Consider the crux of the 15th ministerial agreement: "the people in the three
categories who voluntarily apply to return to Bhutan will be repatriated as per
the harmonised position on these categories." That position, decided at the 14th
round of ministerial meetings in May this year, centres on the second category
of those who have emigrated-a majority of the around 100,000 refugees. Voluntary
immigrants will have to reapply for citizenship and stay in Bhutan for a
two-year probationary period. It won't come with guarantees because Bhutan's law
denies citizenship to those who emigrated without prior approval of the
government. "Remember, the repatriation has to be voluntary and the Druk
goverment will interpret the legal provisions liberally as agreed between Bhutan
and Nepal," Khandu Wangchuk, the Bhutani Foreign Minister told Nepali Times.

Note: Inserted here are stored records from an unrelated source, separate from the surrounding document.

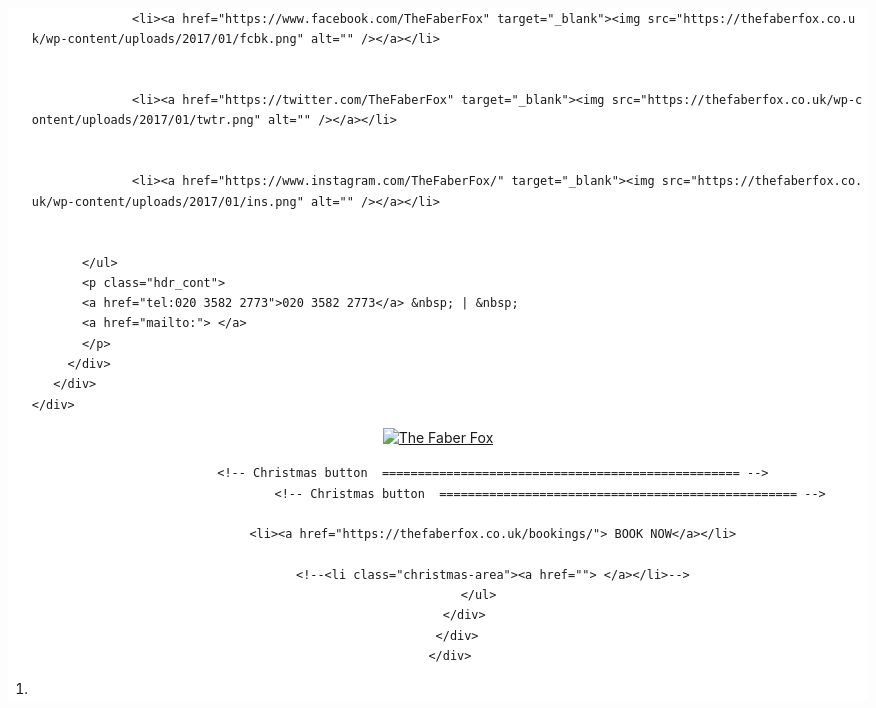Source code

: <noscript><iframe src="https://www.googletagmanager.com/ns.html?id=GTM-WSGP6H9"
height="0" width="0" style="display:none;visibility:hidden"></iframe></noscript>


<div class="top_part">
    <div class="container">
       <div class="row">
         <div class="col-sm-12">
           <ul class="hdr_sm">             

                                              
                  <li><a href="https://www.facebook.com/TheFaberFox" target="_blank"><img src="https://thefaberfox.co.uk/wp-content/uploads/2017/01/fcbk.png" alt="" /></a></li>

                                
                  <li><a href="https://twitter.com/TheFaberFox" target="_blank"><img src="https://thefaberfox.co.uk/wp-content/uploads/2017/01/twtr.png" alt="" /></a></li>

                                
                  <li><a href="https://www.instagram.com/TheFaberFox/" target="_blank"><img src="https://thefaberfox.co.uk/wp-content/uploads/2017/01/ins.png" alt="" /></a></li>

                                         
           </ul>
           <p class="hdr_cont">           
           <a href="tel:020 3582 2773">020 3582 2773</a> &nbsp; | &nbsp;
           <a href="mailto:"> </a>
           </p>
         </div>
       </div>
    </div>
</div>
<header class="header">
  <div class="header-top">
    <div class="container">
      <div class="row">
        <div class="col-sm-12">
            <div class="logo"><a href="https://thefaberfox.co.uk/" class="custom-logo-link" rel="home"><img width="240" height="63" src="https://thefaberfox.co.uk/wp-content/uploads/2018/04/cropped-logo.png" class="custom-logo" alt="The Faber Fox" decoding="async" /></a></div>
            <ul class="header-top-btn">
                <!--<li><a href="https://thefaberfox.co.uk/loyalty-card/">LOYALTY CARD</a></li>-->
                
                <!-- Christmas button  ================================================== -->
                                <!-- Christmas button  ================================================== -->

                <li><a href="https://thefaberfox.co.uk/bookings/"> BOOK NOW</a></li>

                <!--<li class="christmas-area"><a href=""> </a></li>-->
            </ul>
        </div>
      </div>
    </div>
  </div> 
  
  <div class="banner inr_ban">      
<div id="carousel-example-generic" class="carousel slide" data-ride="carousel"> 
  
  <ol class="carousel-indicators">
            <li data-target="#carousel-example-generic" data-slide-to="0" class="active"></li>
          </ol>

Should the refugees choose to return home, Thimpu can deny them citizenship
based on their laws. Given the provision in the 14th round of talks that
refugees unwilling to leave can apply for Nepali citizenship, the Bhutani
government has a loophole. Bureaucratic hurdles are one thing, there are added
fears about the kind of reception the refugees could receive once they reach
home. "Do you think the refugees are fools to tread the minefield back home when
they have an option to be safe in Nepal?" asks Rakesh Chhetri, a Bhutani human
rights leader in exile. NGOs have reported that people from northern Bhutan have
been resettled in the homesteads the refugees left. There are no simple
solutions, and diplomatese has too many ifs and buts. The fate of the refugees
languishing in the camps still hangs in the balance.